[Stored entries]
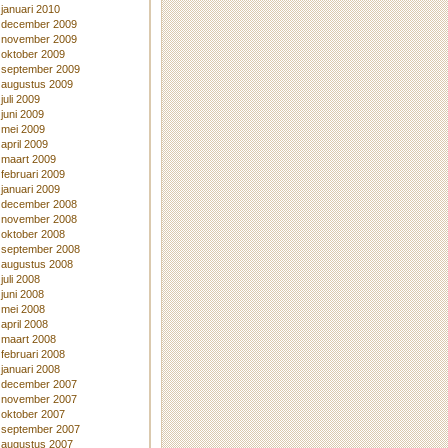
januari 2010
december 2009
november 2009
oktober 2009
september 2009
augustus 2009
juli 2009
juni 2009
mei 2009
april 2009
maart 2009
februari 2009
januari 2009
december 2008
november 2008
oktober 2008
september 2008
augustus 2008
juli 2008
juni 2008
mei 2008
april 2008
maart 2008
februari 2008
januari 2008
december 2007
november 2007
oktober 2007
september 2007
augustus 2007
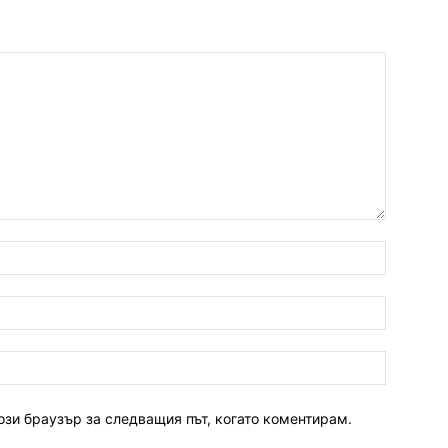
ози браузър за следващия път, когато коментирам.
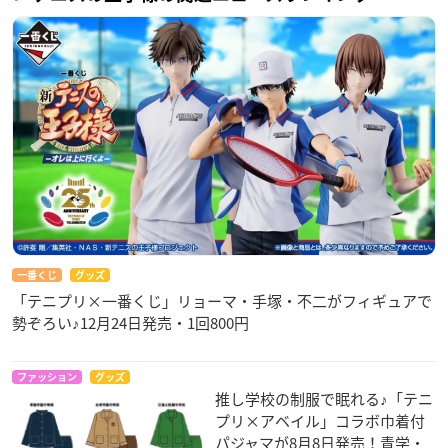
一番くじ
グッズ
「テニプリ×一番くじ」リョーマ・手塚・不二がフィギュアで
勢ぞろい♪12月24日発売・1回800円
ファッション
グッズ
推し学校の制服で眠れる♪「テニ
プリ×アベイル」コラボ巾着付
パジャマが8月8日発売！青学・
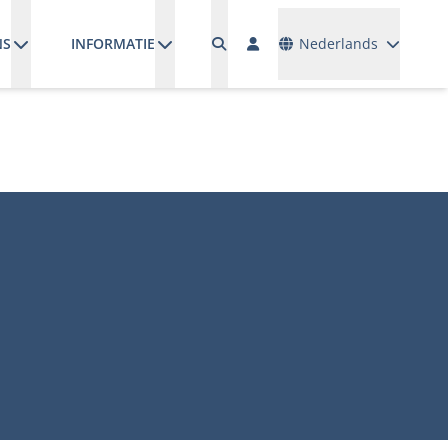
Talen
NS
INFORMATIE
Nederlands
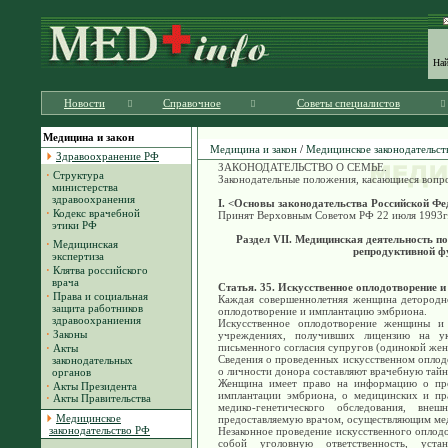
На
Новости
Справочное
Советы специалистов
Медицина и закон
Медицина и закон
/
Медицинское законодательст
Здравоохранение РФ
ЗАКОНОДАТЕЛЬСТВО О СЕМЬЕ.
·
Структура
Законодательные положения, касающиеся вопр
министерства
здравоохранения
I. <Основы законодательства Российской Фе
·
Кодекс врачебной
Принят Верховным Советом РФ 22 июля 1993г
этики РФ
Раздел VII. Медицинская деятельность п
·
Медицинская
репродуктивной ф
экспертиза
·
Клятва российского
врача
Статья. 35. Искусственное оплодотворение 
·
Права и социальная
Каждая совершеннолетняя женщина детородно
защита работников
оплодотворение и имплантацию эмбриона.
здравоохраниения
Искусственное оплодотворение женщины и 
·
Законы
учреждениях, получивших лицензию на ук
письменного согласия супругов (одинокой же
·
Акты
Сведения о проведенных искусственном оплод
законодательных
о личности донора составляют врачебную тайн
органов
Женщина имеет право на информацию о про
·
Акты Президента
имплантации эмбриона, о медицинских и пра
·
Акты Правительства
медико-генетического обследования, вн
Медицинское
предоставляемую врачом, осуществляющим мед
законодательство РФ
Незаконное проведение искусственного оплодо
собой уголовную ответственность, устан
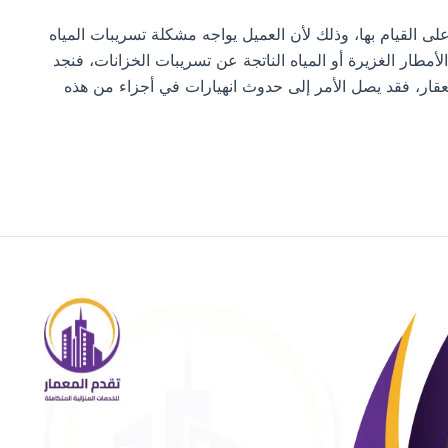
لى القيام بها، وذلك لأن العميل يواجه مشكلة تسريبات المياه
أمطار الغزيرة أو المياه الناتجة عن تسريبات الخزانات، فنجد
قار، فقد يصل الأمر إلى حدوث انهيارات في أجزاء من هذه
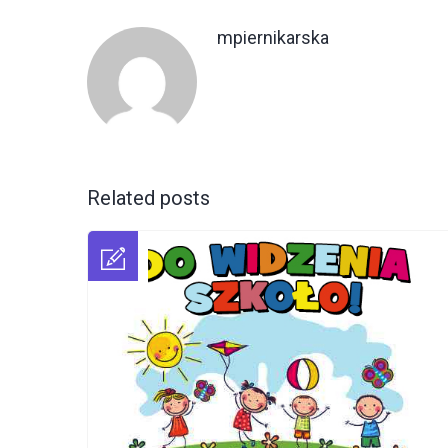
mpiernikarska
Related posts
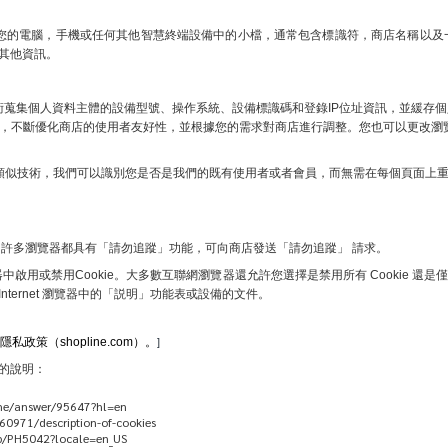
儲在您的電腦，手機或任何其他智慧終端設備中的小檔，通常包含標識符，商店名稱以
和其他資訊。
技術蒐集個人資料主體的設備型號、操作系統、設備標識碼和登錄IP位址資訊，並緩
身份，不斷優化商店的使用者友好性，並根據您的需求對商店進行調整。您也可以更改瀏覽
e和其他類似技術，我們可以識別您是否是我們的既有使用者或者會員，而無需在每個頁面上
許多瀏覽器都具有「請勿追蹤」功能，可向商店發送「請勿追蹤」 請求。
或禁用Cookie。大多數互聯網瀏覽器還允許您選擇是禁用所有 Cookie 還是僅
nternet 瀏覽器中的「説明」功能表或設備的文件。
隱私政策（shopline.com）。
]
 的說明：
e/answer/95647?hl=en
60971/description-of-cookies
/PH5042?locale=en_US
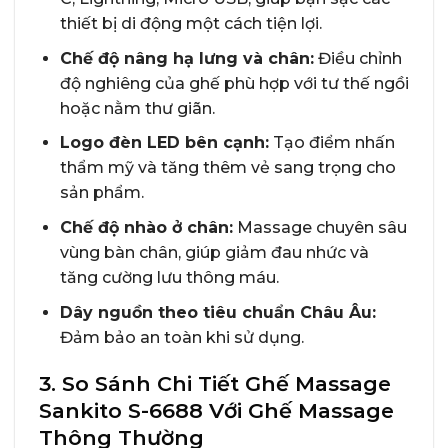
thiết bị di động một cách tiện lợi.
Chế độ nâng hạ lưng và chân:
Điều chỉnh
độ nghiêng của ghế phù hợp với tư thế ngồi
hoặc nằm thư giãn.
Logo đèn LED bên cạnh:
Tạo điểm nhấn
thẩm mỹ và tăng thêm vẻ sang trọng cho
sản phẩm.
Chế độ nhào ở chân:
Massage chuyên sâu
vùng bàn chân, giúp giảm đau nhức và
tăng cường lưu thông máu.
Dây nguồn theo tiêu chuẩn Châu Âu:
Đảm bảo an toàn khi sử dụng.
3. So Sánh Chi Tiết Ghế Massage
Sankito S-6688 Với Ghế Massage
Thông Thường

**What needs to be done:** Starting at the line that contains "Massage chuyên sâu", return every line through the last one above, exactly as written.

**Reply:**
Massage chuyên sâu
vùng bàn chân, giúp giảm đau nhức và
tăng cường lưu thông máu.
Dây nguồn theo tiêu chuẩn Châu Âu:
Đảm bảo an toàn khi sử dụng.
3. So Sánh Chi Tiết Ghế Massage
Sankito S-6688 Với Ghế Massage
Thông Thường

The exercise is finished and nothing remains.